The Pentagon has called China's missile launch in the disputed South China Sea as "disturbing" and contrary to Chinese President Xi Jinping's pledge that he would not militarize the contested waterway.
In a notice to mariners released on Saturday, China said it would be conducting military exercises till Wednesday in a large area of the South China Sea, north of the Spratly Islands. The missile test was part of those exercises, the US media reported.
Taiwan, the Philippines, Brunei, Malaysia and Vietnam all make claims to parts of the sea. China, however, claims a huge area known as the "nine-dash line" and has been building military installations on artificial islands there.
Ahead of the exercise, Beijing warned other ships not to enter a designated area between the Spratly and Paracel Islands for five days, according to the BBC.
Washington "was aware of the Chinese missile launch from the man-made structures in the South China Sea near the Spratly Islands," said Pentagon spokesman Lt. Col. Dave Eastburn on Tuesday.
"What's truly disturbing about this act is that it's in direct contradiction to President Xi's statement ... that he would not militarize those man-made outposts.

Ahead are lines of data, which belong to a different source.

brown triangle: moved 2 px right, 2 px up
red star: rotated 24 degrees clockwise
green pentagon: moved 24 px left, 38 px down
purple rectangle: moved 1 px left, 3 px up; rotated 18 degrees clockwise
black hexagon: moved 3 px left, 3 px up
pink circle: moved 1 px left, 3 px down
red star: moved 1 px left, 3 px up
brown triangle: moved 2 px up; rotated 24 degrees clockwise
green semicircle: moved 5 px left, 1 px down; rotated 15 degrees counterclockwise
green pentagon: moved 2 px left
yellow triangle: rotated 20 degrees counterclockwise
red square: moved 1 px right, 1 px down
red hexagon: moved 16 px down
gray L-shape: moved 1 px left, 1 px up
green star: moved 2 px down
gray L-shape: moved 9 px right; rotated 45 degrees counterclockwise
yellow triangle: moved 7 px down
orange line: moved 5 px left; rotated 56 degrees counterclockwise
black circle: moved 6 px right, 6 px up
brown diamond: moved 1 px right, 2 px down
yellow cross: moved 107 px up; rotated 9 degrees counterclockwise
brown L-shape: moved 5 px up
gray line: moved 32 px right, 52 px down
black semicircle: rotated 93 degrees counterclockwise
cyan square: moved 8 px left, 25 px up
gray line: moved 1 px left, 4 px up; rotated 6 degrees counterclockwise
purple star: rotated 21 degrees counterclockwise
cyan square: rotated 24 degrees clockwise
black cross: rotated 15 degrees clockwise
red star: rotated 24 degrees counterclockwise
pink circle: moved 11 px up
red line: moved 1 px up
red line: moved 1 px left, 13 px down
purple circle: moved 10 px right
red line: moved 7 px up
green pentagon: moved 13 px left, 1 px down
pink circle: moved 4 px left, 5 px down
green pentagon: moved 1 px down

"I'm not going to speak on behalf of all the sovereign nations in the region, but I'm sure they agree that (China's) behaviour is contrary to its claim to want to bring peace to the region and obviously actions like this are coercive acts meant to intimidate other (South China Sea) claimants," Eastburn added.
The sea, home to vital shipping lanes, has in recent years become a flashpoint for tensions between China and other regional nations which have overlapping claims over islands and reefs.
China accuses the US Navy of provocation and interference in regional matters.
The US has long been critical of what it says is China's "militarization of the region" and routinely angers Beijing with "freedom of navigation" missions.